“Am I too old for court reporting school?” I hear that question at least once a week.
Let me just start off by saying age is just a number….and in my case…it’s a very high number 🙂 I’m 50. Okay, that’s not so high really. I don’t drool or anything. But it’s definitely higher than 30! I relate most things to tennis. And at 30, I was relatively pain free – could play 4 times a week – singles – then eat a whole pizza. Today…lots of pain…play 3 times a week…and eat a veggie burger. BUT…after 30 years of being rated as a 4.5 player (a pro is 7.0), I may actually move to 5.0 after this year! I’m 19-4 in my tournament matches over the last 3 years – off to a good start this year. Am I getting better? No, I’m getting smarter. I’m conserving my energy on the court. I’m playing the odds. I’m hitting smarter shots. So how does this relate to steno?
People always talk about age with regard to steno – am I too old?
There’s no denying a couple things –
1 – Younger students tend to get to 225 faster.
2 – The “sweet spot” seems to be between 22-25 for students who go through fast AND become good court reporters.
After that, it’s all opinion. And here are my thoughts (and most are generalities, of course)…

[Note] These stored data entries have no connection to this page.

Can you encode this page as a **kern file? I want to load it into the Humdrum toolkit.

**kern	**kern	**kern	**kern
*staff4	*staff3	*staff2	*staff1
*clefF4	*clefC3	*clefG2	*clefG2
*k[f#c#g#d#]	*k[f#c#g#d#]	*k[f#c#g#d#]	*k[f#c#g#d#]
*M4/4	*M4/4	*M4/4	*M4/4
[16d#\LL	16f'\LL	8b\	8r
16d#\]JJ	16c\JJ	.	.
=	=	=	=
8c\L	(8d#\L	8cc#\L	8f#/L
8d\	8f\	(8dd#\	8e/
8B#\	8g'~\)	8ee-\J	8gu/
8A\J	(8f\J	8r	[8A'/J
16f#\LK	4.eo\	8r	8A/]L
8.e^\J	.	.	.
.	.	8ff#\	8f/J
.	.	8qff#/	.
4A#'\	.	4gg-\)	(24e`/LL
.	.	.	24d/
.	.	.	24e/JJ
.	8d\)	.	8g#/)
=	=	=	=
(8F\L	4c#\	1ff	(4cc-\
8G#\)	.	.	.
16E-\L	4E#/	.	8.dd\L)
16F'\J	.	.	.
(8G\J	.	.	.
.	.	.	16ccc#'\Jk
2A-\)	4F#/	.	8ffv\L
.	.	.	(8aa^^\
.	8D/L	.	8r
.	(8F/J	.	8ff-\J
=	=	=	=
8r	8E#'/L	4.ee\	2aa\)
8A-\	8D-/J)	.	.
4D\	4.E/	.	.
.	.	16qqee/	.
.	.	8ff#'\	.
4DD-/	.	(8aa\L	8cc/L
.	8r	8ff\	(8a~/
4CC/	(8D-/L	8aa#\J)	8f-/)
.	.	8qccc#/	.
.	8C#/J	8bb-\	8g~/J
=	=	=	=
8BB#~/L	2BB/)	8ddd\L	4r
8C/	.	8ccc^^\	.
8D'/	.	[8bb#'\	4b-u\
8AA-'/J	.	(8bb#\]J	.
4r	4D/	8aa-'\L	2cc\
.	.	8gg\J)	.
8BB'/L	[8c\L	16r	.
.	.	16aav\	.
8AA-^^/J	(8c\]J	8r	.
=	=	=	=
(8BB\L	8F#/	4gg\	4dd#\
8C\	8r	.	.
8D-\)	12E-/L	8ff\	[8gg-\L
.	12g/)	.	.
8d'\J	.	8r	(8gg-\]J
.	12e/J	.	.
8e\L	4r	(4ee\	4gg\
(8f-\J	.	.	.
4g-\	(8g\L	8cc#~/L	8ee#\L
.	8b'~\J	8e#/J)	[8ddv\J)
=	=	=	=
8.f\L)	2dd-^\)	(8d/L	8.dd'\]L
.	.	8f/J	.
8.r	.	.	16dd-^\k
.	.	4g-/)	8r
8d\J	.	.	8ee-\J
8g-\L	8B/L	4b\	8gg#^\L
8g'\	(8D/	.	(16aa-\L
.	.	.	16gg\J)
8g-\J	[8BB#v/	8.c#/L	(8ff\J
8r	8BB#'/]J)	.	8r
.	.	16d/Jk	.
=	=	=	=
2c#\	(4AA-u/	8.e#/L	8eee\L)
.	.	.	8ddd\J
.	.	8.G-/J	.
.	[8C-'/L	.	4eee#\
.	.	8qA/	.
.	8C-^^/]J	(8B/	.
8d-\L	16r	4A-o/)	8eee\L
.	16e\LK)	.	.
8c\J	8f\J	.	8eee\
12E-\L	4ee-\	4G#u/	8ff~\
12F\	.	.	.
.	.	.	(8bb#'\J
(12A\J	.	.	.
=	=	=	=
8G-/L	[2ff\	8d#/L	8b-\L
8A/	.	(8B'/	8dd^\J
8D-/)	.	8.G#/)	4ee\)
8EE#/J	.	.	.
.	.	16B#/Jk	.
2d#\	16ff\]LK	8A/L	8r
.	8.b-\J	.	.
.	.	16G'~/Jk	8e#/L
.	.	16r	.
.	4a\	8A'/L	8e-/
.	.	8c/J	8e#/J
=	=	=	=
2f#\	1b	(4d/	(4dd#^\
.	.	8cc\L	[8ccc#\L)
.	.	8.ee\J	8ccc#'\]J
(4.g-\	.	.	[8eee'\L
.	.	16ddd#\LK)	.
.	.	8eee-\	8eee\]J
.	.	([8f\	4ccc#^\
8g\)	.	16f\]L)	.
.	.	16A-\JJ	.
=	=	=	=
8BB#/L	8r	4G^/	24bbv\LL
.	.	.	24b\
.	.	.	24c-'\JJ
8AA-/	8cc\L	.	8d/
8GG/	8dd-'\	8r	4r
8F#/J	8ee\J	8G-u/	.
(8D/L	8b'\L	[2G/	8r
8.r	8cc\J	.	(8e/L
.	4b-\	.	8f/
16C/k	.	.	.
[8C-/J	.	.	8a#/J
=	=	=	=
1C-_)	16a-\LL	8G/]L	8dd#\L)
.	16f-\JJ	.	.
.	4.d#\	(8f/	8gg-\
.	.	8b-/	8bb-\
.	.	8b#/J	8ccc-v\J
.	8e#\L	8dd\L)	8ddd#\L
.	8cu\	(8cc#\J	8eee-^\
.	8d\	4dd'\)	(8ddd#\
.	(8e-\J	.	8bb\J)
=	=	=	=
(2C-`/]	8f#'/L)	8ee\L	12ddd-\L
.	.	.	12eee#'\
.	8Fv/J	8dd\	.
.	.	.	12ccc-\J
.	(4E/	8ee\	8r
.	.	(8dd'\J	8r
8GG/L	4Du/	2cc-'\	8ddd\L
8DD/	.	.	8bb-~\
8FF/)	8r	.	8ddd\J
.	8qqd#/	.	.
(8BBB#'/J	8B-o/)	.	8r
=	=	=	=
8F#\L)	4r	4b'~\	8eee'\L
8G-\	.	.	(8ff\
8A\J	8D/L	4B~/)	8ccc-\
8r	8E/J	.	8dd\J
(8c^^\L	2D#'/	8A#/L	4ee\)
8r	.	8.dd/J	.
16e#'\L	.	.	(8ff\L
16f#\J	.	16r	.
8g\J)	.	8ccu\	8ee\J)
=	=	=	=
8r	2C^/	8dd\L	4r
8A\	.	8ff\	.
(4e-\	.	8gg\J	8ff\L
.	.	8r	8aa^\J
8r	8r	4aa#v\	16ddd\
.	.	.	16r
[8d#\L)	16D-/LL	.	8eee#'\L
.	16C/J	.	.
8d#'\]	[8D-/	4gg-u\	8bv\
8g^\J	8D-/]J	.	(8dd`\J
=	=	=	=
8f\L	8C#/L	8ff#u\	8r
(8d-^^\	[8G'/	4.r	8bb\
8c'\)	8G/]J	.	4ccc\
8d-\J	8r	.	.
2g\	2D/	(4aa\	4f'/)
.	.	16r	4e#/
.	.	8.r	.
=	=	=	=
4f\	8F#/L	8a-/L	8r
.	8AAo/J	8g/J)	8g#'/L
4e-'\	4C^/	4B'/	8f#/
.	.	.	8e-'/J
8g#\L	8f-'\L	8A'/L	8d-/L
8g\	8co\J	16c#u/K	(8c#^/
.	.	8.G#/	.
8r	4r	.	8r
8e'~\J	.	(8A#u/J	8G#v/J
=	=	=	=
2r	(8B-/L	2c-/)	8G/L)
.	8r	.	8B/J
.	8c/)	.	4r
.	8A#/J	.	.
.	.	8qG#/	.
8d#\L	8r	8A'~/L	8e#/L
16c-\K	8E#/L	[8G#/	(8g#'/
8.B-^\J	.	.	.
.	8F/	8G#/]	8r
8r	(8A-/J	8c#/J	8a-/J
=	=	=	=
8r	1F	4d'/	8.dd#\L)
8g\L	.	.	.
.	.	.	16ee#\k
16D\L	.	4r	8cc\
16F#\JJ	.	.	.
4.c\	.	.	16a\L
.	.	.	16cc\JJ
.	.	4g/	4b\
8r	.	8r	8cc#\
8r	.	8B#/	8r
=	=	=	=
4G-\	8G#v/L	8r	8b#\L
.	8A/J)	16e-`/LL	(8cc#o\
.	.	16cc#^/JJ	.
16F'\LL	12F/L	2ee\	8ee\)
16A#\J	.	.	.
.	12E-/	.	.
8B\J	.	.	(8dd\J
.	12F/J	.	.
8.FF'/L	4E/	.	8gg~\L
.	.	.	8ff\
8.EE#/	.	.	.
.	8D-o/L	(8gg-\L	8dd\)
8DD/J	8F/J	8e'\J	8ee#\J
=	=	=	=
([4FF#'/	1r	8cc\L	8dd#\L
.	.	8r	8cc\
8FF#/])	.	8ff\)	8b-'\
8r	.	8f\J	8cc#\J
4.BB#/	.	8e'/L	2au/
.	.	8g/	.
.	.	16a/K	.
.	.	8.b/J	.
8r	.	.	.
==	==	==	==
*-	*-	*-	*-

I think younger students tend to get through faster because they tend to have less on their plate – have not set so many learning/living patterns yet – are more capable of letting things go. BUT…they tend to have a harder time working at first because they have less work experience – and they haven’t invested so much time that they’re not willing to quit. I can think of 5 or so students who graduated school at 20…then just said, “No thanks” to working as court reporters. They didn’t struggle enough – and they still had plenty of time to try something else. So being young is great…unless it’s not 🙂
Older students tend to have more obligations – be more set in their ways of learning – more rigid. So time management becomes more important, as well as being open to a new thought process. They’re probably not used to failing something 20 times before succeeding, so this is a new experience after a lifetime of experiences.
Overall, I think younger students need to intern more – the older students need to give up some control a bit. Good and bad on both sides.
But when it comes to finger movement, barring some injuries, it’s all the same. I think the person at 50 can move their fingers just as fast as the person at 18. So don’t let that be an excuse.
As always with steno, self evaluation is key. “Why am I where I am?” “What can I change to get to where I want to be?” You hold all the answers in your brain…your 20-year-old brain, 30-year-old brain…60-year-old brain.
Now I need to go stretch – I have a tennis match later today!
When I first started steno school in my early 50s, I bristled when people told me I was too old. While academics were no problem for my (supposedly addled) brain, the physical part was for my body. While the sudden assault on arms and wrists are nothing for a 20-year-old, I ended up in physical therapy, which set me back. While sitting on a chair for hours is nothing for some, my formerly active body protested. And then I graduated and starting doing CART. It was the best job I ever had. You have to weigh how much it will cost you against what you expect to make for the rest of your active career. And how much you want it.